Five ways you can stop being dependent on credit and start taking care of your finances

Equipping yourself with financial knowledge can help you make informed decisions about how to manage your money. Picture: Freepik

Equipping yourself with financial knowledge can help you make informed decisions about how to manage your money. Picture: Freepik

Published Jan 11, 2024


The cost of living, coupled with high interest rates, has led people to start living beyond their means and struggling to make ends meet.

Bertie Nel, head of Financial Planning and Advice at Momentum, said that when people live beyond their means, it could lead to spiralling debt which they feel is an impossible cycle to break free from.

“Using credit for everyday expenses such as groceries, fuel, and utilities might seem like a quick fix, but it provides only temporary relief and can have disastrous effects over the long term, especially in the face of rising interest rates,” Nel said.

Here are five ways you can break free from credit dependency:

Needs and wants

According to Farzana Botha, Segment Solutions Manager at Sanlam Savings, a need refers to something essential like your home or rent, while a want is a nice-to-have, like that daily morning cappuccino or a takeaway lunch at work.

Botha said that it is important that people realise the difference between a need and a want so they can plan for each accordingly.

“A good exercise is to scan last month’s bank statement and divide all your expenses into what you spent on a need and what you paid for a want,” Botha said.

Create a budget

Creating a budget will allow you to plan your spending so you can set aside money for essential expenses, including rent, utilities, food, and transport. Having a budget will help you avoid overspending and keep track of where your money is going.

Tyrone Lowther, head of Budget Insurance, said: “Whether you are trying to get out of debt, save some money, or simply stay in the green, a basic budget is one of the most underrated tools for gaining control of your finances, managing expenditures, saving, and avoiding debt.”

Build an emergency savings fund

Having an emergency fund can help you cover unexpected expenses that you may rely on credit for. People should have at least three to six months’ living expenses saved up in their emergency fund.

You can start small by putting away a small percentage of your income every month and increasing it as you go along.

“Involve your family members and make it a family goal to save for anything, from a family holiday to a new car,” Nel said.

Reduce unnecessary expenses

Take a look at your monthly expenses and see if you have any subscriptions that you can live without.
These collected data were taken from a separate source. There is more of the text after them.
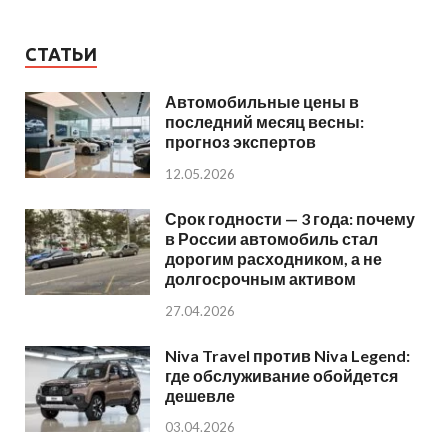
СТАТЬИ
Автомобильные цены в
последний месяц весны:
прогноз экспертов
12.05.2026
Срок годности — 3 года: почему
в России автомобиль стал
дорогим расходником, а не
долгосрочным активом
27.04.2026
Niva Travel против Niva Legend:
где обслуживание обойдется
дешевле
03.04.2026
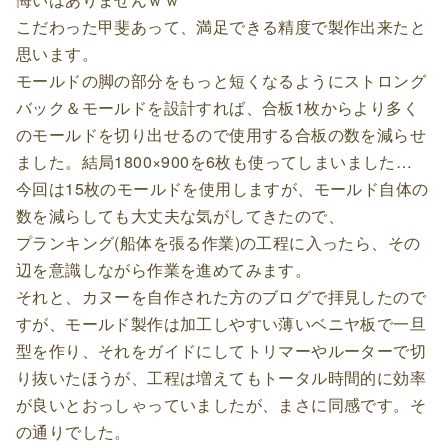
こだわった甲斐あって、満足できる精度で製作出来たと
思います。
モールドの脚の部分をもっと短くなるようにストロング
バック＆モールドを設計すれば、合板1枚からより多く
のモールドを切り出せるので使用する合板の数を減らせ
ました。結局1800×900を6枚も使ってしまいました…
今回は15枚のモールドを使用しますが、モールド自体の
数を減らしても大丈夫な気がしてきたので、
プランキング(船体を張る作業)の工程に入ったら、その
辺を意識しながら作業を進めてみます。
それと、カヌーを自作された方のブログで拝見したので
すが、モールド製作は加工しやすい薄いベニヤ板で一旦
型を作り、それをガイドにしてトリマーやルーターで切
り抜いたほうが、工程は増えてもトータル時間的に効率
が良いとおっしゃっていましたが、まさに同感です。そ
の通りでした。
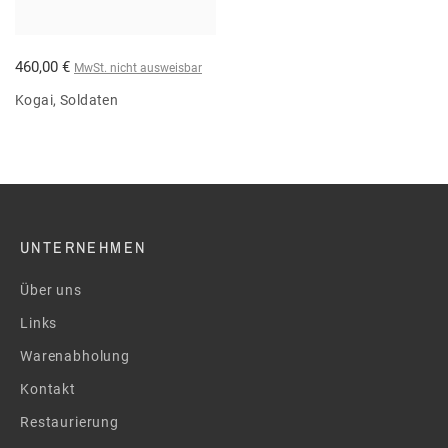
460,00 €
MwSt. nicht ausweisbar
Kogai, Soldaten
UNTERNEHMEN
Über uns
Links
Warenabholung
Kontakt
Restaurierung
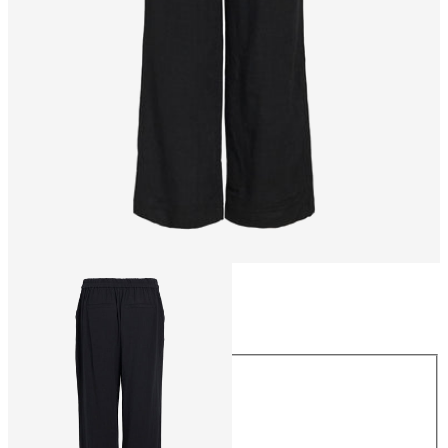
Størrelse
Størrelse
34
36
38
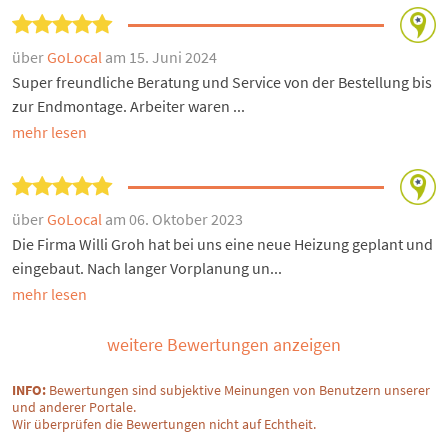
über
GoLocal
am 15. Juni 2024
Super freundliche Beratung und Service von der Bestellung bis
zur Endmontage. Arbeiter waren ...
mehr lesen
über
GoLocal
am 06. Oktober 2023
Die Firma Willi Groh hat bei uns eine neue Heizung geplant und
eingebaut. Nach langer Vorplanung un...
mehr lesen
weitere Bewertungen anzeigen
INFO:
Bewertungen sind subjektive Meinungen von Benutzern unserer
und anderer Portale.
Wir überprüfen die Bewertungen nicht auf Echtheit.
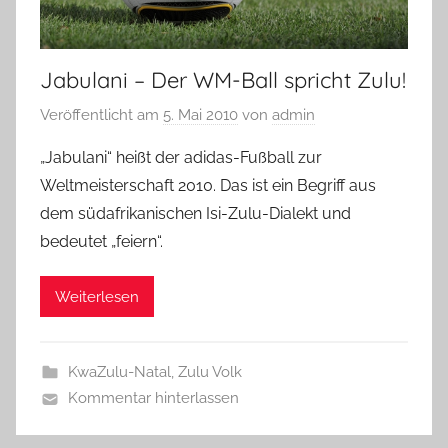
Jabulani – Der WM-Ball spricht Zulu!
Veröffentlicht am
5. Mai 2010
von
admin
„Jabulani“ heißt der adidas-Fußball zur
Weltmeisterschaft 2010. Das ist ein Begriff aus
dem südafrikanischen Isi-Zulu-Dialekt und
bedeutet „feiern“.
Weiterlesen
KwaZulu-Natal
,
Zulu Volk
Kommentar hinterlassen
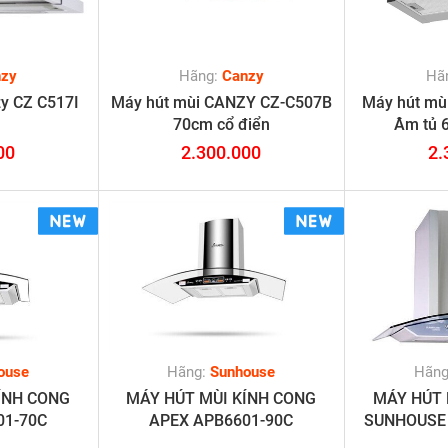
nzy
Hãng:
Canzy
Hã
y CZ C517I
Máy hút mùi CANZY CZ-C507B
Máy hút mù
70cm cổ điển
Âm tủ 
00
2.300.000
2.
ouse
Hãng:
Sunhouse
Hãn
ÍNH CONG
MÁY HÚT MÙI KÍNH CONG
MÁY HÚT 
01-70C
APEX APB6601-90C
SUNHOUSE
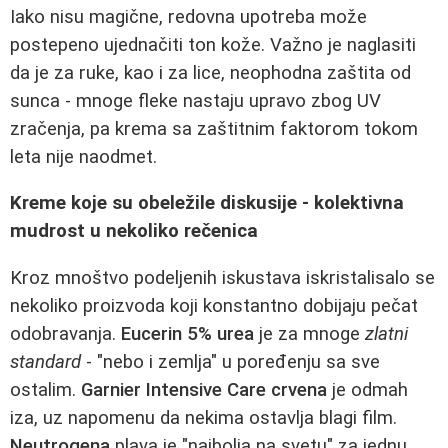
Iako nisu magične, redovna upotreba može
postepeno ujednačiti ton kože. Važno je naglasiti
da je za ruke, kao i za lice, neophodna zaštita od
sunca - mnoge fleke nastaju upravo zbog UV
zračenja, pa krema sa zaštitnim faktorom tokom
leta nije naodmet.
Kreme koje su obeležile diskusije - kolektivna
mudrost u nekoliko rečenica
Kroz mnoštvo podeljenih iskustava iskristalisalo se
nekoliko proizvoda koji konstantno dobijaju pečat
odobravanja.
Eucerin 5% urea
je za mnoge
zlatni
standard
- "nebo i zemlja" u poređenju sa sve
ostalim.
Garnier Intensive Care crvena
je odmah
iza, uz napomenu da nekima ostavlja blagi film.
Neutrogena
plava je "najbolja na svetu" za jednu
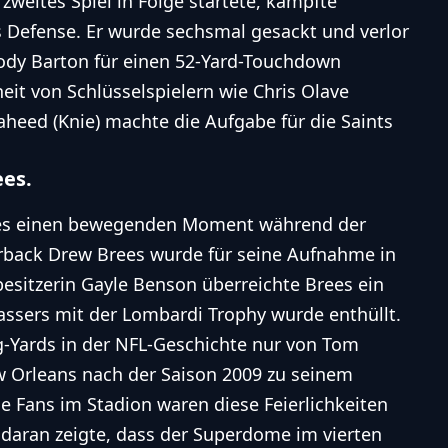
 zweites Spiel in Folge startete, kämpfte
s Defense. Er wurde sechsmal gesackt und verlor
ody Barton für einen 52-Yard-Touchdown
it von Schlüsselspielern wie Chris Olave
heed (Knie) machte die Aufgabe für die Saints
ees.
b es einen bewegenden Moment während der
rback Drew Brees wurde für seine Aufnahme in
besitzerin Gayle Benson überreichte Brees ein
Passers mit der Lombardi Trophy wurde enthüllt.
g-Yards in der
NFL
-Geschichte nur von Tom
w Orleans nach der Saison 2009 zu seinem
le Fans im Stadion waren diese Feierlichkeiten
daran zeigte, dass der Superdome im vierten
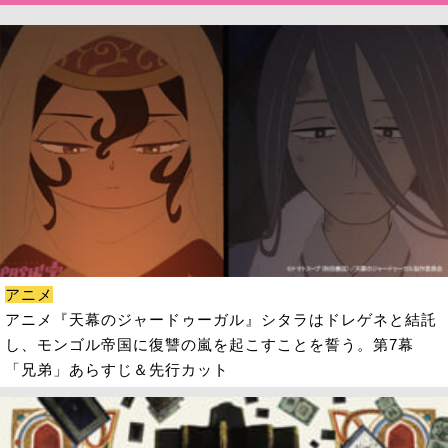
アニメ
アニメ『天幕のジャードゥーガル』シタラはドレゲネと結託
し、モンゴル帝国に復讐の嵐を起こすことを誓う。第7幕
「兄弟」あらすじ＆先行カット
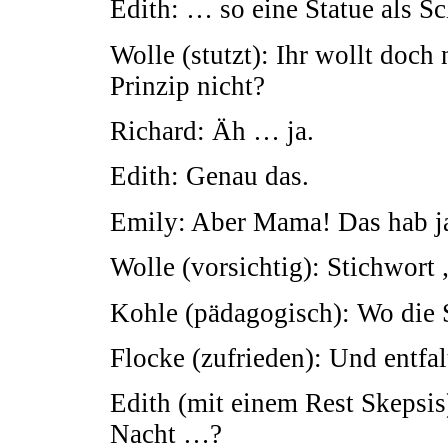
Edith: … so eine Statue als S
Wolle (stutzt): Ihr wollt doch 
Prinzip nicht?
Richard: Äh … ja.
Edith: Genau das.
Emily: Aber Mama! Das hab ja 
Wolle (vorsichtig): Stichwort 
Kohle (pädagogisch): Wo die S
Flocke (zufrieden): Und entfal
Edith (mit einem Rest Skepsis
Nacht …?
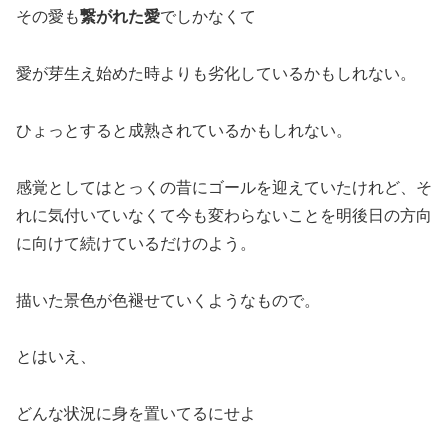
その愛も
繋がれた愛
でしかなくて
愛が芽生え始めた時よりも劣化しているかもしれない。
ひょっとすると成熟されているかもしれない。
感覚としてはとっくの昔にゴールを迎えていたけれど、そ
れに気付いていなくて今も変わらないことを明後日の方向
に向けて続けているだけのよう。
描いた景色が色褪せていくようなもので。
とはいえ、
どんな状況に身を置いてるにせよ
Those seemingly small expenses can add up over time, so it is important that you cut back. Reducing your expenses will give you a significant margin for saving and a sense of control over your finances.

Improve your financial literacy

Rita Cool, a certified financial planner at Alexander Forbes, said that financial literacy is more than understanding how to work out a percentage; it is understanding how your finances impact your life.

To improve their financial literacy, people need to make use of the resources that are available. People can listen to trusted experts on podcasts, watch videos, read blogs, or consult with experts to expand their financial knowledge.